Temperatures: Jade plants prefer direct sunlight and thrive best at room temperature, such as 65o to 75oF. Because jade plants are not frost-tolerant, they cannot withstand the cold. We recommend moving your plant to a warmer location whenever the temperature drops below 50oF. They’ll be alright at temps above 75 degrees Fahrenheit for brief periods of time.

Toxicity: Although the jade plant is a beautiful addition to any home, it is hazardous to children and pets. It is possible that touching or eating these plants will cause harm. such as nausea, exhaustion, and itchy/burning skin

Mealybugs are the most prevalent pests that affect jade plants. Look for cotton patches along the connection between the stem and the leaves to spot these bugs. Mealybugs feed on the sap of the plant and, as a result of the sticky material they secrete, cause an infection known as sooty mold.

To completely eliminate mealybugs and safeguard your jade plant, scrub it with rubbing alcohol multiple times. You may need to get rid of the jade plant under extreme circumstances.

Problems: Drooping is one of the few challenges that a jade plant will confront. The jade plant’s leaves will begin to sink to the ground, indicating that it is dying. Overwatering in the winter is the most common cause of droopiness. During the winter, instead of thoroughly watering your jade plant, spritz it with a spray bottle.

When thoroughly watering the plant in the summer, make sure the jade is in a drainage pot so that excess water can drain and the roots don’t drown.

Repotting: Repotting a jade plant isn’t always necessary unless there’s mold or poor soil around it. Repotting a jade plant should be avoided for several years. Repotting may cause the plant’s development to stall as it adjusts, but don’t be afraid.

Propagation: Rooting jade plant cuttings is a simple procedure that does not harm the plant. Find a healthy branch with no illnesses or browning surrounding the leaf to pull a piece of the plant off to reproduce. To root the jade plant into another container, the branch should be at least three to four inches long. Make sure you have a sharp knife on hand.

After successfully cutting the branch, let one to two weeks for the jade plant’s wound to heal. This is due to the fact that if you plant the branch moist, it will acquire a disease and be unable to grow. You can apply rooting hormone to the incision to hasten the rooting process. After waiting, plant the branch in the soil mixture by poking a hole with your finger or a pencil and then inserting the branch. Wait until the plant’s roots begin to grow before watering it (two to three weeks).

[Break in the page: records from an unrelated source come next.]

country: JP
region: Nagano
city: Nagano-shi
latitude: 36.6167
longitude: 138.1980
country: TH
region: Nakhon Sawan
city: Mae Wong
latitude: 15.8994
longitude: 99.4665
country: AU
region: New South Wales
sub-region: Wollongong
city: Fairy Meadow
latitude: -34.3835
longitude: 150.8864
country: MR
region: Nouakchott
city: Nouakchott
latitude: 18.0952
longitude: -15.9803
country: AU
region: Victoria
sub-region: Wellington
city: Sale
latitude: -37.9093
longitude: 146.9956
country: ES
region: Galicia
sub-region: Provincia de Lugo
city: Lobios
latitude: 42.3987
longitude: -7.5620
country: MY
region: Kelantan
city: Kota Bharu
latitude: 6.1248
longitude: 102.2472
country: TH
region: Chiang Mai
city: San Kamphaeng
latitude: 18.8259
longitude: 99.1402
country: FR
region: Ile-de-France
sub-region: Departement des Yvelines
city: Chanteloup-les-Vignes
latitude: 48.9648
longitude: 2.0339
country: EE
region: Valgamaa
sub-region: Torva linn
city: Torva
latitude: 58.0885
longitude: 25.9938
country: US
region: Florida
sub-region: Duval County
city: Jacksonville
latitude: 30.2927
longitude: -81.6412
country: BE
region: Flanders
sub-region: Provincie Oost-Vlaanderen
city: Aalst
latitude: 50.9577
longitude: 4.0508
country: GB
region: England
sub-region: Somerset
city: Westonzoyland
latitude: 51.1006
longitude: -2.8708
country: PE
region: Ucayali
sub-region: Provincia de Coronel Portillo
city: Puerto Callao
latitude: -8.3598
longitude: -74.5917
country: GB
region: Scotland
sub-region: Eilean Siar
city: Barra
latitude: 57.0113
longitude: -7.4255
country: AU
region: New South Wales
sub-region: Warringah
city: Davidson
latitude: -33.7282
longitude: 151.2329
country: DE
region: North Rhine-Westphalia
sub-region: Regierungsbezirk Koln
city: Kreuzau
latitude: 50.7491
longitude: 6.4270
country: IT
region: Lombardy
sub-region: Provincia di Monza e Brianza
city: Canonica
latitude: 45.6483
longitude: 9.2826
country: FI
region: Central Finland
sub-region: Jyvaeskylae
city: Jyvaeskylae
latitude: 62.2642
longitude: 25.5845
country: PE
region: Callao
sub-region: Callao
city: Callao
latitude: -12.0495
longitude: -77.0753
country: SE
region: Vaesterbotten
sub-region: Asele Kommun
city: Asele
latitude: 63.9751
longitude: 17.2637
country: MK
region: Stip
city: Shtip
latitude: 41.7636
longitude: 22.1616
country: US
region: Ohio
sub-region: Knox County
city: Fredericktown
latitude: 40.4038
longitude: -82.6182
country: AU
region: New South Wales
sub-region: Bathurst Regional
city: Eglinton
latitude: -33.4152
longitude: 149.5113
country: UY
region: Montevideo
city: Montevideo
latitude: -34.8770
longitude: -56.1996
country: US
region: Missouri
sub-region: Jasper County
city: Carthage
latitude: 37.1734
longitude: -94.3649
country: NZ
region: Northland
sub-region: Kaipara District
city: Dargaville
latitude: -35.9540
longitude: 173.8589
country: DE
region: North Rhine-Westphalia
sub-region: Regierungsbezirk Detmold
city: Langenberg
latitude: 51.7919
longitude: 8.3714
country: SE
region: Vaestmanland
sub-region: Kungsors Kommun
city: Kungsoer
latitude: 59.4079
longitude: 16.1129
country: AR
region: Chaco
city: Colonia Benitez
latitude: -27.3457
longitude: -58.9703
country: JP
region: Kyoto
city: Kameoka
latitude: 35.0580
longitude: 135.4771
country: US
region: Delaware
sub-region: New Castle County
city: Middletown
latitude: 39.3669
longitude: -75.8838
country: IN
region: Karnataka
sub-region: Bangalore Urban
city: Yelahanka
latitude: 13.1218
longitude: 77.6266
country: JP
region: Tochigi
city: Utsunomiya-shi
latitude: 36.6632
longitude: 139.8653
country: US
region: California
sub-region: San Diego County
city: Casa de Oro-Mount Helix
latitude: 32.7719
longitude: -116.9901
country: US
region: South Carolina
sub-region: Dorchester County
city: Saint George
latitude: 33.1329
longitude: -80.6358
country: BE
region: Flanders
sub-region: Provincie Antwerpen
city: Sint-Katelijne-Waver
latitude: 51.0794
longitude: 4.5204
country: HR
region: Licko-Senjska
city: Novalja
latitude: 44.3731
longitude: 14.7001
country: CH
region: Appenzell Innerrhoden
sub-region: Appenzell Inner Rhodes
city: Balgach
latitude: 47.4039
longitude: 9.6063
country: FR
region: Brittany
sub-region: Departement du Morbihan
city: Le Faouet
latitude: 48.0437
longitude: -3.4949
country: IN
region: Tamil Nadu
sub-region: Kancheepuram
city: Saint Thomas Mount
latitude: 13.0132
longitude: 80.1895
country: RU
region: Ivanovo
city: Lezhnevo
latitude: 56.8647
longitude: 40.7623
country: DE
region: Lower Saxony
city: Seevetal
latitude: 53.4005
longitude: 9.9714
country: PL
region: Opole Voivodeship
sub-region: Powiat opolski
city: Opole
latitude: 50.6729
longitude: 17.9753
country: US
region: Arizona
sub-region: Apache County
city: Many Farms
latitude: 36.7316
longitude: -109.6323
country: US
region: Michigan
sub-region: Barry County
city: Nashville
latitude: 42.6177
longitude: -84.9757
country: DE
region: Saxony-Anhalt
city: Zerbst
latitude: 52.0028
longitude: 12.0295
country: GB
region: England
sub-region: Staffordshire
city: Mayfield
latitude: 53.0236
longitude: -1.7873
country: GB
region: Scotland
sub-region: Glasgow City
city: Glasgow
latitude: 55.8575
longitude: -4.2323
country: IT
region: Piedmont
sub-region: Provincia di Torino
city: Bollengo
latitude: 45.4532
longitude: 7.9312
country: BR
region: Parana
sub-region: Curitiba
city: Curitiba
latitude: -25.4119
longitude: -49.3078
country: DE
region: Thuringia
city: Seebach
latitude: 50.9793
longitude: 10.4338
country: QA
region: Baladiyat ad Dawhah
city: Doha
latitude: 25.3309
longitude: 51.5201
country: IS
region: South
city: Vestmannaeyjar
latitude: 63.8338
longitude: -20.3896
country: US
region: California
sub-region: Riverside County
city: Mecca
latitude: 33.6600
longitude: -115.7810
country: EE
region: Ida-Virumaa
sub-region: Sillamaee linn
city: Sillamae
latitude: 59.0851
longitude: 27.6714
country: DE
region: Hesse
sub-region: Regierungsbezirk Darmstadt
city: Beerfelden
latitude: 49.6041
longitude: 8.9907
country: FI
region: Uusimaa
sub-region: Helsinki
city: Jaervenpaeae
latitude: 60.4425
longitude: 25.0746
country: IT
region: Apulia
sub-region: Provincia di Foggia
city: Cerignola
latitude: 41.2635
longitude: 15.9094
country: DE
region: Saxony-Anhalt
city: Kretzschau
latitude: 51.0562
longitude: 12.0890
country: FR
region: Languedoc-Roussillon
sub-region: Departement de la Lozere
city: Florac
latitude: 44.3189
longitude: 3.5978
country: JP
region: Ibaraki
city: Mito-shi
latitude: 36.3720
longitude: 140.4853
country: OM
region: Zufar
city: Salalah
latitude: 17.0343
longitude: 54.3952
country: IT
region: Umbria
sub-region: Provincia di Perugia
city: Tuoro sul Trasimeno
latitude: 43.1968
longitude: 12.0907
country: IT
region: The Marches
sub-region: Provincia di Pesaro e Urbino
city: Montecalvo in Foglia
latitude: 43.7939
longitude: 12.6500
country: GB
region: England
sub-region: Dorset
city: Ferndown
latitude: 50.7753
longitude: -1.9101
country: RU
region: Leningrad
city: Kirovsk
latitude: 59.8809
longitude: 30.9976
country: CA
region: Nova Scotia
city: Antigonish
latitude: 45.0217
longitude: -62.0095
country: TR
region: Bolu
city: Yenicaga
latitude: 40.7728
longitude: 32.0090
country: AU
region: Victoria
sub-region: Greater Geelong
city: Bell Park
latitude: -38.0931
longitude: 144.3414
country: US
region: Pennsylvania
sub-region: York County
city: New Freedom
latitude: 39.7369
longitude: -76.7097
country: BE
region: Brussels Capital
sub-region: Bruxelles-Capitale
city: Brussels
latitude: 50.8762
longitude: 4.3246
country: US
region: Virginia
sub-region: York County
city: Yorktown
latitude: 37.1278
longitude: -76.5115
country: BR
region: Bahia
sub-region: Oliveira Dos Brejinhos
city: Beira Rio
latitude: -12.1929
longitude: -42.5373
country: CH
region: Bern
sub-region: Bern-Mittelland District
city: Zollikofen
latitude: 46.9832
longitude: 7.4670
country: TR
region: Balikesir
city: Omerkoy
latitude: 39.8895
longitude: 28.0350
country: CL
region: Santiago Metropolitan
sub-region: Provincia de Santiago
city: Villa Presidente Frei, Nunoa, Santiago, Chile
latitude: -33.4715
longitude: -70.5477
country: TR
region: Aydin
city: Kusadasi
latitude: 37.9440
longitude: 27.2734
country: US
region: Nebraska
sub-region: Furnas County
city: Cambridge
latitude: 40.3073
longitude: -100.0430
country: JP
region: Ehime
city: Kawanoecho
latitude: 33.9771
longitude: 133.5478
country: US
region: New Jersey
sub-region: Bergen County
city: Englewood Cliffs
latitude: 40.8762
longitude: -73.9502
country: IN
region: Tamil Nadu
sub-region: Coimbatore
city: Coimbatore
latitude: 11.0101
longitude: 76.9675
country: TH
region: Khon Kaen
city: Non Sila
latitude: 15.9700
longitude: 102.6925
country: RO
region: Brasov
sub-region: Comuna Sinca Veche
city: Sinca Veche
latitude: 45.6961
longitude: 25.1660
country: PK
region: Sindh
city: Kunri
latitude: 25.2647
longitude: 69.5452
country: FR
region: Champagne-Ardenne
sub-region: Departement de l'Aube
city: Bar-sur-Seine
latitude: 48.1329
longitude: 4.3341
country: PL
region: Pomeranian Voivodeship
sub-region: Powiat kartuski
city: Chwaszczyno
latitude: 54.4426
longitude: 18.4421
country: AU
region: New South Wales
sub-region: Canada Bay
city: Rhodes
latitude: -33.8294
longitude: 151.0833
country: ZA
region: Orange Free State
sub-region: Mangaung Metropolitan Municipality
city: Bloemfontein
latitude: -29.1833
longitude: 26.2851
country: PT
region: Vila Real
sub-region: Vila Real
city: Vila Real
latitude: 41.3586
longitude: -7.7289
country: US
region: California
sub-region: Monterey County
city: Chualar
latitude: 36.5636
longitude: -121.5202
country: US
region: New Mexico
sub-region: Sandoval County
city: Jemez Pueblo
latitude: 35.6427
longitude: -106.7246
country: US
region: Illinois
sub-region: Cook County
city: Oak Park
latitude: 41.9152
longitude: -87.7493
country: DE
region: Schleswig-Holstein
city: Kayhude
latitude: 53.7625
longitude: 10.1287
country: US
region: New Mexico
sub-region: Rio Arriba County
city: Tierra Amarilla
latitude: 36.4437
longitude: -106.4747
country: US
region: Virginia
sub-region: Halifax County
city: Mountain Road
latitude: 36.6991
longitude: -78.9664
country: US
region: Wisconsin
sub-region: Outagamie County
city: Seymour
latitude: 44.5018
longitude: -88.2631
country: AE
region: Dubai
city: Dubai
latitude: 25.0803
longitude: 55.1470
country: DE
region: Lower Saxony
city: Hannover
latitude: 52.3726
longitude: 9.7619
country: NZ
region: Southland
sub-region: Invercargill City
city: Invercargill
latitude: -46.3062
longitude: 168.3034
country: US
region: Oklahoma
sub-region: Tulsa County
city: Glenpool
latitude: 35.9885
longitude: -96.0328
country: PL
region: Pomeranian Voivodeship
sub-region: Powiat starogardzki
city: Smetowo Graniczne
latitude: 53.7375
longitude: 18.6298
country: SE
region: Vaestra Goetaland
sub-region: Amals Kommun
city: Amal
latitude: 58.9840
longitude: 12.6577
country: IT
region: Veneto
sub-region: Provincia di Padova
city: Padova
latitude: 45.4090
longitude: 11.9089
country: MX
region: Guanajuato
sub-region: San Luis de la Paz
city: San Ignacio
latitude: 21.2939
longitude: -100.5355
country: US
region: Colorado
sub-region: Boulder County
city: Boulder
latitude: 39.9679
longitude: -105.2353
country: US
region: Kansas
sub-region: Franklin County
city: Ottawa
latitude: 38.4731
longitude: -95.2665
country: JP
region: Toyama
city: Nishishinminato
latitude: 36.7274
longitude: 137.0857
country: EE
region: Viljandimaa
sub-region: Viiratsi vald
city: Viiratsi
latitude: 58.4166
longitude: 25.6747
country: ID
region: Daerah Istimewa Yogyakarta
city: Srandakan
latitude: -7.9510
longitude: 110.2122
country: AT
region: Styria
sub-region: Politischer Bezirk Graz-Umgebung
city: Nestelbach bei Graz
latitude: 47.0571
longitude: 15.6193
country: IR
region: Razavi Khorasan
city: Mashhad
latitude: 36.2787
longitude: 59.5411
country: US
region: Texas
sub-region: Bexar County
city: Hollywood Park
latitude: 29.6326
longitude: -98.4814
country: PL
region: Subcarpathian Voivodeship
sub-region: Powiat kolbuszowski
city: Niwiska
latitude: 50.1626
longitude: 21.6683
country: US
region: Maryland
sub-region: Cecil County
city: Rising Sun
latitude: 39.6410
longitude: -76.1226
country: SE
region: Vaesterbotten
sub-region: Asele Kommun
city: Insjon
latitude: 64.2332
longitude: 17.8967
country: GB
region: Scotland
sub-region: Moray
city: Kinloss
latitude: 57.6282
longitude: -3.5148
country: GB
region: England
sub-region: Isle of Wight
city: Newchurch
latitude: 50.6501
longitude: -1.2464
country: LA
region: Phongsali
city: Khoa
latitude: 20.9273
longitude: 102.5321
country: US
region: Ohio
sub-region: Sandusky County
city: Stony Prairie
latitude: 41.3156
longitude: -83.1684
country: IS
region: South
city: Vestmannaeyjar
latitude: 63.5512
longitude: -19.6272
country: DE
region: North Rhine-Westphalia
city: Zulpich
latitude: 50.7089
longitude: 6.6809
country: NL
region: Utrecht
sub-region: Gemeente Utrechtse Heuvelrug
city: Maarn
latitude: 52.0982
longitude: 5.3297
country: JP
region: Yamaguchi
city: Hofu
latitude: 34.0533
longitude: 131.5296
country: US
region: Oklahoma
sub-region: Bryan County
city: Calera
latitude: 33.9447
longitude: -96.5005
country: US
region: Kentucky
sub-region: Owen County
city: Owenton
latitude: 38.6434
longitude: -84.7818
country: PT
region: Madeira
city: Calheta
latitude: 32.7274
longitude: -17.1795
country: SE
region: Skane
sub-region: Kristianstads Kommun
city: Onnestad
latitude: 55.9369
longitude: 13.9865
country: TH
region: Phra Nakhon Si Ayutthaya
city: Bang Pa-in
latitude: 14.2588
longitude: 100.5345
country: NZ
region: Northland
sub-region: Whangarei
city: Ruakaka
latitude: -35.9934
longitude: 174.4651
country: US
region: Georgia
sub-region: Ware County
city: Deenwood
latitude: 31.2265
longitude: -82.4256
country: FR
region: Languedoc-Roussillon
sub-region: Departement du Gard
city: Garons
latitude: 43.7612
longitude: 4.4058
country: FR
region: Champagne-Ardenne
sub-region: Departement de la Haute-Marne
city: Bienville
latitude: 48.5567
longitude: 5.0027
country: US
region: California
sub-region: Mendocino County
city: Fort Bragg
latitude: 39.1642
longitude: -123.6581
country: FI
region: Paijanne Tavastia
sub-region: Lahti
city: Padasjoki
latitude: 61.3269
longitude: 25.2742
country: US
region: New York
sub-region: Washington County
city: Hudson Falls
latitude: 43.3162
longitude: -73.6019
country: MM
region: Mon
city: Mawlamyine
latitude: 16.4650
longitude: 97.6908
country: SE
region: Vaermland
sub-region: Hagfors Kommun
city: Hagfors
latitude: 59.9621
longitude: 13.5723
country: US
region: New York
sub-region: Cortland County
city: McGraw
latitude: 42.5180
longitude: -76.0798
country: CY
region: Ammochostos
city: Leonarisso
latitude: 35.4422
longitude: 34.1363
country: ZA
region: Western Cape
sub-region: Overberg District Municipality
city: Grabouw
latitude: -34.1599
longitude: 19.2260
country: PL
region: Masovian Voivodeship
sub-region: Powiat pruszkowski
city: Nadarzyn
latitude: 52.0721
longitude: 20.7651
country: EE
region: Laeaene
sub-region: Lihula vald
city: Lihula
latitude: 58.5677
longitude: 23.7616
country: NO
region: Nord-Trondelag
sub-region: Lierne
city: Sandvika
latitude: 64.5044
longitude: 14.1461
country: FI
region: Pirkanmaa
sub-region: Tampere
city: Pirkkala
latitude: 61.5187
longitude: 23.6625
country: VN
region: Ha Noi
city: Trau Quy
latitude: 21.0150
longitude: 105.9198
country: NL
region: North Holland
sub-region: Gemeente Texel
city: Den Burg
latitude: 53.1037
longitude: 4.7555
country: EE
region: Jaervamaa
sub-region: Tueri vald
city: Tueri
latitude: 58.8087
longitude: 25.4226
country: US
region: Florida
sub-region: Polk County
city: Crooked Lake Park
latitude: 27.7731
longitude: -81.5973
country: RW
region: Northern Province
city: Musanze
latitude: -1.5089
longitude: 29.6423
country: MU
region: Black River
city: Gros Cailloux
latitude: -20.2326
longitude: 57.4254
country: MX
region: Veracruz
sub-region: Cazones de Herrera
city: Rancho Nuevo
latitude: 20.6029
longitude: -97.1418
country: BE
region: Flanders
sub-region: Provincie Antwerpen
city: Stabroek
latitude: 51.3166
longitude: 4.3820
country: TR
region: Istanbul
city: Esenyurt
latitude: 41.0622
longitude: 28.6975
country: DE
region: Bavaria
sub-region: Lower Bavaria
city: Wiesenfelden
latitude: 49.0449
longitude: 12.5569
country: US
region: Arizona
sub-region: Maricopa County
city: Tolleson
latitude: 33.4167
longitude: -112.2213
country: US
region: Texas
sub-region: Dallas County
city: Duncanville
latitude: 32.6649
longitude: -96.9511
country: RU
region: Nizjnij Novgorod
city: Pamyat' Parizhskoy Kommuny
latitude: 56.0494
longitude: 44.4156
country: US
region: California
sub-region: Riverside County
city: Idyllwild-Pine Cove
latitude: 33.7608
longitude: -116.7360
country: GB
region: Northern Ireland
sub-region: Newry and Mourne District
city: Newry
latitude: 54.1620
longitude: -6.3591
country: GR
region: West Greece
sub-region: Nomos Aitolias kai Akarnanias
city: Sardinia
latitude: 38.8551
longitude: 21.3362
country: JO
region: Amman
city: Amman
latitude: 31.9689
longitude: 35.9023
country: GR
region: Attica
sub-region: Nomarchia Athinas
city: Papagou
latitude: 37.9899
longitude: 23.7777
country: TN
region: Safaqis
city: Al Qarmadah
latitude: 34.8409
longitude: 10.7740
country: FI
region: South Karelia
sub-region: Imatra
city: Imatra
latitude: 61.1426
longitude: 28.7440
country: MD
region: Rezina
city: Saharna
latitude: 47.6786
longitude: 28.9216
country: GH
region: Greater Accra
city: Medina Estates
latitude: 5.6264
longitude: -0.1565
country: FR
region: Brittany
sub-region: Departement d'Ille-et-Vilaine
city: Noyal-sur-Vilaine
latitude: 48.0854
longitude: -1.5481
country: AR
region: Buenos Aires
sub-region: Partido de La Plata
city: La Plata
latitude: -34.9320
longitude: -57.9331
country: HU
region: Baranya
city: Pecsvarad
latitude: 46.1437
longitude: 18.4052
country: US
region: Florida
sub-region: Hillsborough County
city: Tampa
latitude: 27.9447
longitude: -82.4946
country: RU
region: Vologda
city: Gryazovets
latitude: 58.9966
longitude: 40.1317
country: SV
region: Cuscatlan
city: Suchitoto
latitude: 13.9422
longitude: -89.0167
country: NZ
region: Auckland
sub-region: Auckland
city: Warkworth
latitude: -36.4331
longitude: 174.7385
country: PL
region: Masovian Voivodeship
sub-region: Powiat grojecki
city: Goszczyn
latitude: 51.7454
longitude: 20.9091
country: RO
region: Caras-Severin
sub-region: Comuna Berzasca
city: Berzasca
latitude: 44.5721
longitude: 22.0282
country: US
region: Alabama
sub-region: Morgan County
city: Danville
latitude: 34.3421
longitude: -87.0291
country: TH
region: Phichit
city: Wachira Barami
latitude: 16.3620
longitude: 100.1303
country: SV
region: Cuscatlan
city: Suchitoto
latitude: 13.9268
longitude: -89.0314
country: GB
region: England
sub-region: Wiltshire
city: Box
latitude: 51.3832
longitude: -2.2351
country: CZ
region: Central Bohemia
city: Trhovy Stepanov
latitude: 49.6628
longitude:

Is coffee good for Jade plants?

The Crassula Ovata plant is known as the jade plant, but it is also known as the lucky plant, money plant, or money tree, and is native to South Africa. Jade plants are one of the most frequent coffee drinkers, and watering them with cold-brewed coffee can help them maintain their full dark green color and strengthen their stems. This will keep your jade plant from shedding its leaves. Overwatering this houseplant is a common cause of a dying jade plant, so make sure the soil is completely dry between waterings.